▸ Your assignment: Each record is to be given again without alteration.

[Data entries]
+---+

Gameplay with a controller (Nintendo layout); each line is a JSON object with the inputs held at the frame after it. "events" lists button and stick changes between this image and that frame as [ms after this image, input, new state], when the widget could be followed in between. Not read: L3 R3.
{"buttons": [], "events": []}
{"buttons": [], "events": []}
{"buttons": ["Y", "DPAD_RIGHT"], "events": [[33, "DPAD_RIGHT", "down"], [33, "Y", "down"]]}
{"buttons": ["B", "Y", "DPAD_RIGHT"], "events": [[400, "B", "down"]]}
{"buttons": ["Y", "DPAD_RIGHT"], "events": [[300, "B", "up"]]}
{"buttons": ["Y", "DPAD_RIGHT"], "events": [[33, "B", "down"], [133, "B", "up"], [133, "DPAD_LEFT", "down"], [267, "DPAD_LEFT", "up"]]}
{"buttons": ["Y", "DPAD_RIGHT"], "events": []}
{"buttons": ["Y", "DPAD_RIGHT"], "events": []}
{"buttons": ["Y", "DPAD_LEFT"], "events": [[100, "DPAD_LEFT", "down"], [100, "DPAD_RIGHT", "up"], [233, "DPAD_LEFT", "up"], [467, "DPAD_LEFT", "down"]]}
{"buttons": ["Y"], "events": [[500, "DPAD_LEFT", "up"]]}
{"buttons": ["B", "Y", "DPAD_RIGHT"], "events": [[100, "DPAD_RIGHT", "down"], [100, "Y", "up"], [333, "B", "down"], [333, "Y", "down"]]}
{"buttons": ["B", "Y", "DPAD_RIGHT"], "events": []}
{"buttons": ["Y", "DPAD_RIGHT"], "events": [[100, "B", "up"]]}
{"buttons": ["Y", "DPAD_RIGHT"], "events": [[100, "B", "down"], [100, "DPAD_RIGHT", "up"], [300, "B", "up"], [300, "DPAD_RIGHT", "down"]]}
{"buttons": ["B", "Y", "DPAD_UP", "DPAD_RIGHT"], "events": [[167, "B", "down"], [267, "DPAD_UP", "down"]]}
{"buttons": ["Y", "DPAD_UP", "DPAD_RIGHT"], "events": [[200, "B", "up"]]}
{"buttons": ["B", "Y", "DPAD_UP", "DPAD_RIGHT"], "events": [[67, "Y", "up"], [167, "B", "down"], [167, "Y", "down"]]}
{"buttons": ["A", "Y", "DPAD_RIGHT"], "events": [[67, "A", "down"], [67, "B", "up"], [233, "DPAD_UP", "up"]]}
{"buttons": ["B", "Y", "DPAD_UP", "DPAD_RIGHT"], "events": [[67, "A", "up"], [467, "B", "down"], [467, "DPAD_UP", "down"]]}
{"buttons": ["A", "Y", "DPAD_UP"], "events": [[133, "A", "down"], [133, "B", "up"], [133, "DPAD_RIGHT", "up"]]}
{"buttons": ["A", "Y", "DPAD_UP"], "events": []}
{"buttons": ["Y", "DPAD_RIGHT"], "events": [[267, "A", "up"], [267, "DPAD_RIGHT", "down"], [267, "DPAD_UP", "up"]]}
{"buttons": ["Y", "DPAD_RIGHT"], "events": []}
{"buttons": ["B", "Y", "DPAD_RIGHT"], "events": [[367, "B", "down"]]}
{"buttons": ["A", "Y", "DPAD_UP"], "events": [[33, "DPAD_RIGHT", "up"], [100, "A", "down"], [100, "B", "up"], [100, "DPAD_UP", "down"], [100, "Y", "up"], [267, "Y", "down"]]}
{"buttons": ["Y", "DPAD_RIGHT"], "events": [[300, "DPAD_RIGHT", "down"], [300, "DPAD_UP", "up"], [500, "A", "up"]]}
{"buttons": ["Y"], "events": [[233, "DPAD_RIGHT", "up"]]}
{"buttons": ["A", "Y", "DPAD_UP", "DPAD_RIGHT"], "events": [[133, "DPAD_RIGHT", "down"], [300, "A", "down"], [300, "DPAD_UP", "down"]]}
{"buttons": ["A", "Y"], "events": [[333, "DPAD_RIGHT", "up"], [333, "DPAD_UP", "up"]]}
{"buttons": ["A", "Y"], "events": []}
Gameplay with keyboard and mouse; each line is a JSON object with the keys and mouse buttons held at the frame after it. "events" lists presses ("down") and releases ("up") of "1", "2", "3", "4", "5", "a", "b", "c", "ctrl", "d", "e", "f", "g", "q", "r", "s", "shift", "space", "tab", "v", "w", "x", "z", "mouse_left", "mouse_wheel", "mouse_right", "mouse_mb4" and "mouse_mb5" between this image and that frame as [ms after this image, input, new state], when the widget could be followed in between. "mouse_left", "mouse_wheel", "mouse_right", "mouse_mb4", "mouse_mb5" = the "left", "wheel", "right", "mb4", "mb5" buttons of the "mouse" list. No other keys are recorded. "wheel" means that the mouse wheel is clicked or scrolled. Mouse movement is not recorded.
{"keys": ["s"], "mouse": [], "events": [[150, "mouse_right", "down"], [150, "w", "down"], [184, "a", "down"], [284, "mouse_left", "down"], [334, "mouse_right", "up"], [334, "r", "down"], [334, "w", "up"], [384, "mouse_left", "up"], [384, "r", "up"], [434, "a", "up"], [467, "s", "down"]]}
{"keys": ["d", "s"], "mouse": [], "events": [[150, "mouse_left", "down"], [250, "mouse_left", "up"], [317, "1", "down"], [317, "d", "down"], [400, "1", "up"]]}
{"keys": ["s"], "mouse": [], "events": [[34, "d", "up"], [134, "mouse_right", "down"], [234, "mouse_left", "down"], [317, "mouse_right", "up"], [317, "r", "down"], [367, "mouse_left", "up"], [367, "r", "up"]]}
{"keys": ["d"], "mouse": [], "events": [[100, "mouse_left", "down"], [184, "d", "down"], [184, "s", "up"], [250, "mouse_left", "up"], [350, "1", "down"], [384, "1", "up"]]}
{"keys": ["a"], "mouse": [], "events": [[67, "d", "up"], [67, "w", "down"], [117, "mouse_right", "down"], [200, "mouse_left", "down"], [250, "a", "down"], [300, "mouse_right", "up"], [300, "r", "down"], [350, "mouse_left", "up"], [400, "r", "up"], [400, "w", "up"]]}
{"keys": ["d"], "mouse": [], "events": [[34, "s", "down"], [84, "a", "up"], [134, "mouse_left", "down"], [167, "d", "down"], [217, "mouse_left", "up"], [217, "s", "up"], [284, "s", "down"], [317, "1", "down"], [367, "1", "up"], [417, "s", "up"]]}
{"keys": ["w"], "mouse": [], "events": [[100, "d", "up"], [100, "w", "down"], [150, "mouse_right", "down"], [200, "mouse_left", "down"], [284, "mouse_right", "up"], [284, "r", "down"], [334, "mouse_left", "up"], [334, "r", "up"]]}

+---+

▸ Answer area:
Gameplay with a controller (Nintendo layout); each line is a JSON object with the inputs held at the frame after it. "events" lists button and stick changes between this image and that frame as [ms after this image, input, new state], when the widget could be followed in between. Not read: L3 R3.
{"buttons": [], "events": []}
{"buttons": [], "events": []}
{"buttons": ["Y", "DPAD_RIGHT"], "events": [[33, "DPAD_RIGHT", "down"], [33, "Y", "down"]]}
{"buttons": ["B", "Y", "DPAD_RIGHT"], "events": [[400, "B", "down"]]}
{"buttons": ["Y", "DPAD_RIGHT"], "events": [[300, "B", "up"]]}
{"buttons": ["Y", "DPAD_RIGHT"], "events": [[33, "B", "down"], [133, "B", "up"], [133, "DPAD_LEFT", "down"], [267, "DPAD_LEFT", "up"]]}
{"buttons": ["Y", "DPAD_RIGHT"], "events": []}
{"buttons": ["Y", "DPAD_RIGHT"], "events": []}
{"buttons": ["Y", "DPAD_LEFT"], "events": [[100, "DPAD_LEFT", "down"], [100, "DPAD_RIGHT", "up"], [233, "DPAD_LEFT", "up"], [467, "DPAD_LEFT", "down"]]}
{"buttons": ["Y"], "events": [[500, "DPAD_LEFT", "up"]]}
{"buttons": ["B", "Y", "DPAD_RIGHT"], "events": [[100, "DPAD_RIGHT", "down"], [100, "Y", "up"], [333, "B", "down"], [333, "Y", "down"]]}
{"buttons": ["B", "Y", "DPAD_RIGHT"], "events": []}
{"buttons": ["Y", "DPAD_RIGHT"], "events": [[100, "B", "up"]]}
{"buttons": ["Y", "DPAD_RIGHT"], "events": [[100, "B", "down"], [100, "DPAD_RIGHT", "up"], [300, "B", "up"], [300, "DPAD_RIGHT", "down"]]}
{"buttons": ["B", "Y", "DPAD_UP", "DPAD_RIGHT"], "events": [[167, "B", "down"], [267, "DPAD_UP", "down"]]}
{"buttons": ["Y", "DPAD_UP", "DPAD_RIGHT"], "events": [[200, "B", "up"]]}
{"buttons": ["B", "Y", "DPAD_UP", "DPAD_RIGHT"], "events": [[67, "Y", "up"], [167, "B", "down"], [167, "Y", "down"]]}
{"buttons": ["A", "Y", "DPAD_RIGHT"], "events": [[67, "A", "down"], [67, "B", "up"], [233, "DPAD_UP", "up"]]}
{"buttons": ["B", "Y", "DPAD_UP", "DPAD_RIGHT"], "events": [[67, "A", "up"], [467, "B", "down"], [467, "DPAD_UP", "down"]]}
{"buttons": ["A", "Y", "DPAD_UP"], "events": [[133, "A", "down"], [133, "B", "up"], [133, "DPAD_RIGHT", "up"]]}
{"buttons": ["A", "Y", "DPAD_UP"], "events": []}
{"buttons": ["Y", "DPAD_RIGHT"], "events": [[267, "A", "up"], [267, "DPAD_RIGHT", "down"], [267, "DPAD_UP", "up"]]}
{"buttons": ["Y", "DPAD_RIGHT"], "events": []}
{"buttons": ["B", "Y", "DPAD_RIGHT"], "events": [[367, "B", "down"]]}
{"buttons": ["A", "Y", "DPAD_UP"], "events": [[33, "DPAD_RIGHT", "up"], [100, "A", "down"], [100, "B", "up"], [100, "DPAD_UP", "down"], [100, "Y", "up"], [267, "Y", "down"]]}
{"buttons": ["Y", "DPAD_RIGHT"], "events": [[300, "DPAD_RIGHT", "down"], [300, "DPAD_UP", "up"], [500, "A", "up"]]}
{"buttons": ["Y"], "events": [[233, "DPAD_RIGHT", "up"]]}
{"buttons": ["A", "Y", "DPAD_UP", "DPAD_RIGHT"], "events": [[133, "DPAD_RIGHT", "down"], [300, "A", "down"], [300, "DPAD_UP", "down"]]}
{"buttons": ["A", "Y"], "events": [[333, "DPAD_RIGHT", "up"], [333, "DPAD_UP", "up"]]}
{"buttons": ["A", "Y"], "events": []}
Gameplay with keyboard and mouse; each line is a JSON object with the keys and mouse buttons held at the frame after it. "events" lists presses ("down") and releases ("up") of "1", "2", "3", "4", "5", "a", "b", "c", "ctrl", "d", "e", "f", "g", "q", "r", "s", "shift", "space", "tab", "v", "w", "x", "z", "mouse_left", "mouse_wheel", "mouse_right", "mouse_mb4" and "mouse_mb5" between this image and that frame as [ms after this image, input, new state], when the widget could be followed in between. "mouse_left", "mouse_wheel", "mouse_right", "mouse_mb4", "mouse_mb5" = the "left", "wheel", "right", "mb4", "mb5" buttons of the "mouse" list. No other keys are recorded. "wheel" means that the mouse wheel is clicked or scrolled. Mouse movement is not recorded.
{"keys": ["s"], "mouse": [], "events": [[150, "mouse_right", "down"], [150, "w", "down"], [184, "a", "down"], [284, "mouse_left", "down"], [334, "mouse_right", "up"], [334, "r", "down"], [334, "w", "up"], [384, "mouse_left", "up"], [384, "r", "up"], [434, "a", "up"], [467, "s", "down"]]}
{"keys": ["d", "s"], "mouse": [], "events": [[150, "mouse_left", "down"], [250, "mouse_left", "up"], [317, "1", "down"], [317, "d", "down"], [400, "1", "up"]]}
{"keys": ["s"], "mouse": [], "events": [[34, "d", "up"], [134, "mouse_right", "down"], [234, "mouse_left", "down"], [317, "mouse_right", "up"], [317, "r", "down"], [367, "mouse_left", "up"], [367, "r", "up"]]}
{"keys": ["d"], "mouse": [], "events": [[100, "mouse_left", "down"], [184, "d", "down"], [184, "s", "up"], [250, "mouse_left", "up"], [350, "1", "down"], [384, "1", "up"]]}
{"keys": ["a"], "mouse": [], "events": [[67, "d", "up"], [67, "w", "down"], [117, "mouse_right", "down"], [200, "mouse_left", "down"], [250, "a", "down"], [300, "mouse_right", "up"], [300, "r", "down"], [350, "mouse_left", "up"], [400, "r", "up"], [400, "w", "up"]]}
{"keys": ["d"], "mouse": [], "events": [[34, "s", "down"], [84, "a", "up"], [134, "mouse_left", "down"], [167, "d", "down"], [217, "mouse_left", "up"], [217, "s", "up"], [284, "s", "down"], [317, "1", "down"], [367, "1", "up"], [417, "s", "up"]]}
{"keys": ["w"], "mouse": [], "events": [[100, "d", "up"], [100, "w", "down"], [150, "mouse_right", "down"], [200, "mouse_left", "down"], [284, "mouse_right", "up"], [284, "r", "down"], [334, "mouse_left", "up"], [334, "r", "up"]]}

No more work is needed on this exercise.